Section: New Results

Formal Proofs about Explicitly Parallel Programs with Clocks

Participants : Alain Ketterlin, Éric Violard, Tomofumi Yuki, Paul Feautrier.

We have continued this year our work on formalizing the happens-before relation in explicitly parallel programs of the X10 family. Our goal is to define, for certain classes of programs, a relation between instances of elementary instructions that guarantees that one instance necessarily executes before another. Our toy language includes static-control counted loops and conditionals, as well as the usual finish and async parallel constructs. Moreover, parallel activities can synchronize though the use of clocks, which are barriers with dynamic membership. Clocks partition the execution into phases, and profoundly modify the happens-before relation.

This year's work has focused on correctly accounting for the possibility to define specific activities that execute irrespective of the discipline of the clock in scope, so-called detached activities. The presence of such activities modifies the notion of phase number, because they let their instructions execute across a range of clock-phases. Our generic notion of phase ranking had to be modified. Similarly, the natural semantics we defined had to be slightly modified to correctly represent the parallel execution of both clocked and detached activities. In practice, almost every lemma of the Coq proof has changed, and new definitions were introduced. The new definition of happens-before preserves all desirable properties: it is correct and complete, and is a strict partial order. There is one unpleasant aspect of detached activities that had a strong impact on happens-before: the possibility of deadlocks. A significant part of new definitions and lemmas are devoted to explicit the conditions under which programs terminate. A useful outcome of this part of the mechanization is a static, compile-time deadlock detection criterion.

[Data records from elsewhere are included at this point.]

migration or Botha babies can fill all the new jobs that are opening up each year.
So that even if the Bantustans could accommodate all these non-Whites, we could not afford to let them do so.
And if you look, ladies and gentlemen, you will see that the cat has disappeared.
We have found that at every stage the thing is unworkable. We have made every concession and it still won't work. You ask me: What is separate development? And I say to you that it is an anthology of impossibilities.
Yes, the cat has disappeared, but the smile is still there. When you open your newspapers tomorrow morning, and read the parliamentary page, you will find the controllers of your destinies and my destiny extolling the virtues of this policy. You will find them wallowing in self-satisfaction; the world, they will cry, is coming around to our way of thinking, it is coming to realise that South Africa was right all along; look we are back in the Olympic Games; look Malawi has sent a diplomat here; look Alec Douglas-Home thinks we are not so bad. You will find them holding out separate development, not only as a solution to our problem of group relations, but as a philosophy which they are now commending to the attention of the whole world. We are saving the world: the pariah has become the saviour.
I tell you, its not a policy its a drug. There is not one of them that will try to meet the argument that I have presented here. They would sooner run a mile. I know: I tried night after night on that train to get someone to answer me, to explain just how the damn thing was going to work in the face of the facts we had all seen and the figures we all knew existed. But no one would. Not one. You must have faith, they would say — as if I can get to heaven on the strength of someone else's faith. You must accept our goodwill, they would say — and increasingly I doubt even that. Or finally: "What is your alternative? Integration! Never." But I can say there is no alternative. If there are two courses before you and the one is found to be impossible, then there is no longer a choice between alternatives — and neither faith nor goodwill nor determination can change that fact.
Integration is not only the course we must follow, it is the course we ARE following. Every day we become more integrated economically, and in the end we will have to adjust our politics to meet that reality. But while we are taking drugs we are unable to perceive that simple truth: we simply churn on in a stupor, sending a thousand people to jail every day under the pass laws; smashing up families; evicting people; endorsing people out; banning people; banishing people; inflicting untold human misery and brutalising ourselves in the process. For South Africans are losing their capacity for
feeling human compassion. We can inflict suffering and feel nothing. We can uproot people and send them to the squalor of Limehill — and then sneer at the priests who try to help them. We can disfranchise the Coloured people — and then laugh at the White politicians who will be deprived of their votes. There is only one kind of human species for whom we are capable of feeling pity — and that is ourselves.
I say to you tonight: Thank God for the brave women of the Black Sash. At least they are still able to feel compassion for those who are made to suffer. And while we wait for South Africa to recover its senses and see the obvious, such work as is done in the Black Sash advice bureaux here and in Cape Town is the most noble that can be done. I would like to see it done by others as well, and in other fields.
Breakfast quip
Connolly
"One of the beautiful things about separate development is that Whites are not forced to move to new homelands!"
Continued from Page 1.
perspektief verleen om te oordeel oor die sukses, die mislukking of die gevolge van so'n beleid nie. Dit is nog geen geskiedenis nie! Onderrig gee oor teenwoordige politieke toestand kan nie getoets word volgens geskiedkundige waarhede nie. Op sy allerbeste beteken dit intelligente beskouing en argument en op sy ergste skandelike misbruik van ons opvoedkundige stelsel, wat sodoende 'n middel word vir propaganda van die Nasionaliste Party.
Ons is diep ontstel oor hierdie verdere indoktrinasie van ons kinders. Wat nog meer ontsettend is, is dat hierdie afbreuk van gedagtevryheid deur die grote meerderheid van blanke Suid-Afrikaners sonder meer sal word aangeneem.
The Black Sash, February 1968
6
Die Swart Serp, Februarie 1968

Most of this work has been described in a paper currently under submission (this paper will be on HAL as soon as anonymity constraints permit). However, the diversity of themes covered in this research (compilation of static-control programs, especially those that fit the polyhedral model, but also semantic modeling of explicitly parallel programs, and formal proofs) make us contemplate the redaction of a much longer paper, which we plan to start at the beginning of next year. At the same time, this work (especially the part about deadlocks) led us to start designing an happens-before relation for a language where multiple clocks can share (part of) their scopes. We hope to be able to advance the formalization of this new family of languages in the near future.